🤖 AI Summary
To address the limitation of latent diffusion models—namely, their reliance solely on latent-space computation, which hinders high-resolution video output—this paper proposes an efficient cascaded video super-resolution (VSR) framework. Methodologically, it introduces: (1) a controllable degradation strategy that emulates the output characteristics of foundational diffusion models, thereby bridging semantic generation and detail reconstruction; (2) interleaved temporal units coupled with sparse local attention to ensure temporal alignment while substantially improving computational efficiency; and (3) training optimizations including temporal sampling analysis and low-resolution input noise augmentation.
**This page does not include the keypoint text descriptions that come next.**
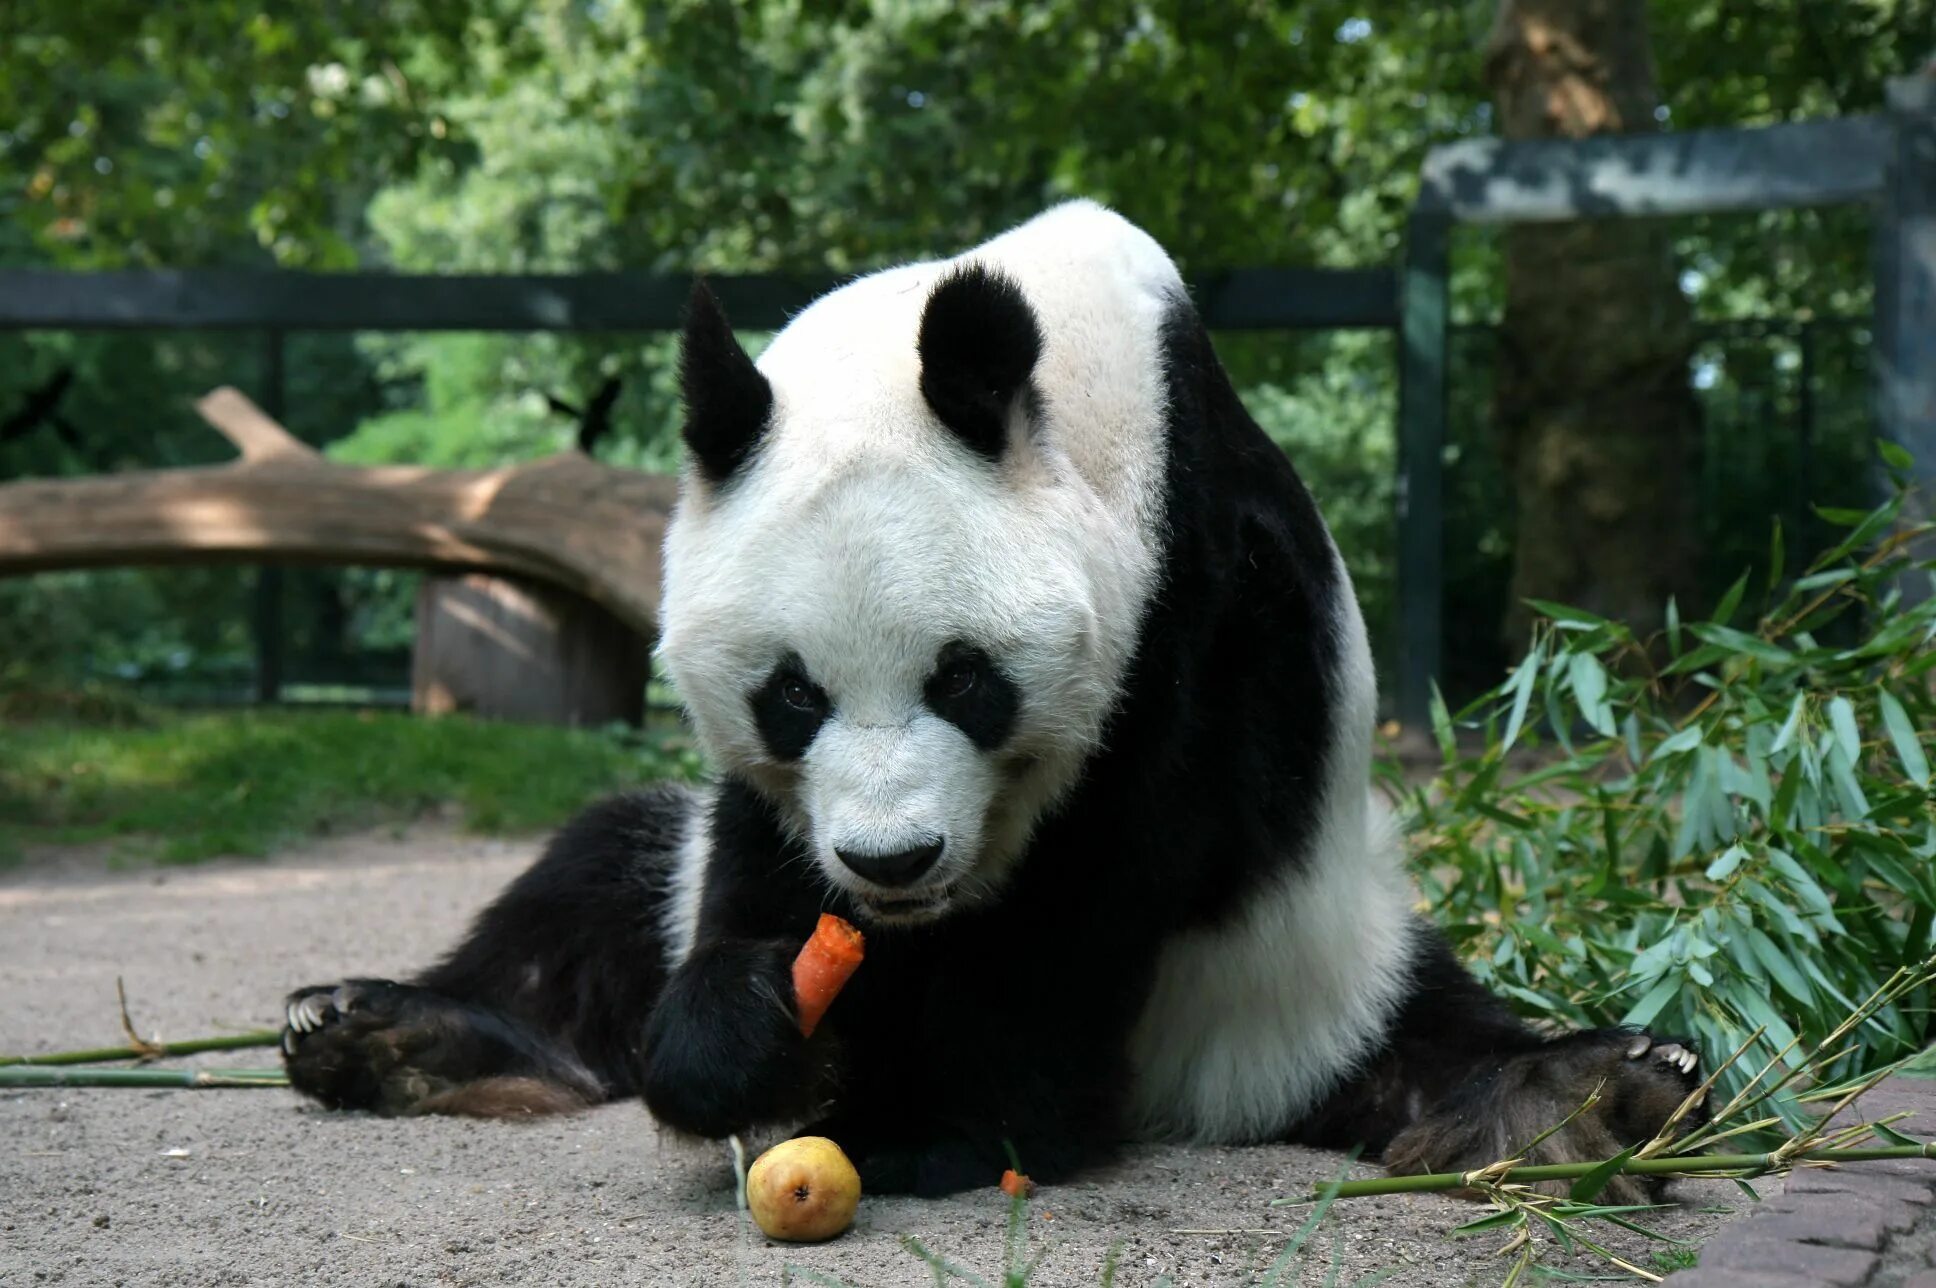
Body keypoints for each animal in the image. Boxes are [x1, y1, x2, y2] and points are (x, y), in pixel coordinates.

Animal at [280, 198, 1703, 1193]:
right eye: (789, 695)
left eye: (963, 679)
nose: (892, 861)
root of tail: (1210, 1096)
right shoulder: (771, 810)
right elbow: (753, 867)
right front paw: (752, 1043)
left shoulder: (1190, 602)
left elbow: (1093, 886)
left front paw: (939, 1131)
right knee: (590, 884)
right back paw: (376, 1030)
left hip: (1311, 961)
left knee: (1420, 1041)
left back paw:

Experiments demonstrate state-of-the-art performance across multiple benchmarks. Ablation studies systematically validate the efficacy of each component. The proposed framework establishes a concise, efficient, and scalable new baseline for VSR.
📝 Abstract
Latent diffusion models have emerged as a leading paradigm for efficient video generation. However, as user expectations shift toward higher-resolution outputs, relying solely on latent computation becomes inadequate. A promising approach involves decoupling the process into two stages: semantic content generation and detail synthesis. The former employs a computationally intensive base model at lower resolutions, while the latter leverages a lightweight cascaded video super-resolution (VSR) model to achieve high-resolution output. In this work, we focus on studying key design principles for latter cascaded VSR models, which are underexplored currently. First, we propose two degradation strategies to generate training pairs that better mimic the output characteristics of the base model, ensuring alignment between the VSR model and its upstream generator. Second, we provide critical insights into VSR model behavior through systematic analysis of (1) timestep sampling strategies, (2) noise augmentation effects on low-resolution (LR) inputs. These findings directly inform our architectural and training innovations. Finally, we introduce interleaving temporal unit and sparse local attention to achieve efficient training and inference, drastically reducing computational overhead. Extensive experiments demonstrate the superiority of our framework over existing methods, with ablation studies confirming the efficacy of each design choice. Our work establishes a simple yet effective baseline for cascaded video super-resolution generation, offering practical insights to guide future advancements in efficient cascaded synthesis systems.